▶ _DIRECTIONS FOR THIS TASK_
Write out exactly the lines running from the line that includes "ve češće pojave" to the end of the data, both ends included, and nothing besides.

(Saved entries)
-- Opening Marker --

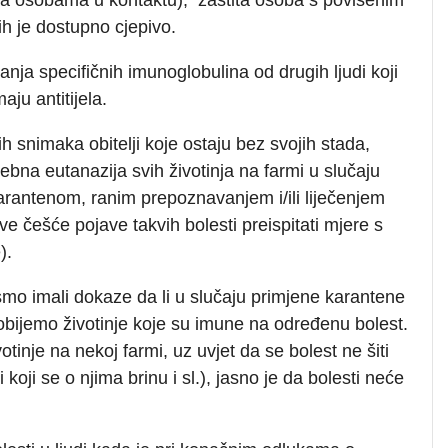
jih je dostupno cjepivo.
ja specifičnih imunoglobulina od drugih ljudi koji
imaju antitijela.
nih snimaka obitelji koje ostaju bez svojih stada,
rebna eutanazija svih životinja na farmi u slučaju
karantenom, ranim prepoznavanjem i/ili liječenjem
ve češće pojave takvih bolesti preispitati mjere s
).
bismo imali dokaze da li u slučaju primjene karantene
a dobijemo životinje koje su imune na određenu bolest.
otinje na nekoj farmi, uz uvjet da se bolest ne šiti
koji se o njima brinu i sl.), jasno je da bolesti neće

-- Closing Marker --

▶ _ANSWER AREA_
ve češće pojave takvih bolesti preispitati mjere s
).
bismo imali dokaze da li u slučaju primjene karantene
a dobijemo životinje koje su imune na određenu bolest.
otinje na nekoj farmi, uz uvjet da se bolest ne šiti
koji se o njima brinu i sl.), jasno je da bolesti neće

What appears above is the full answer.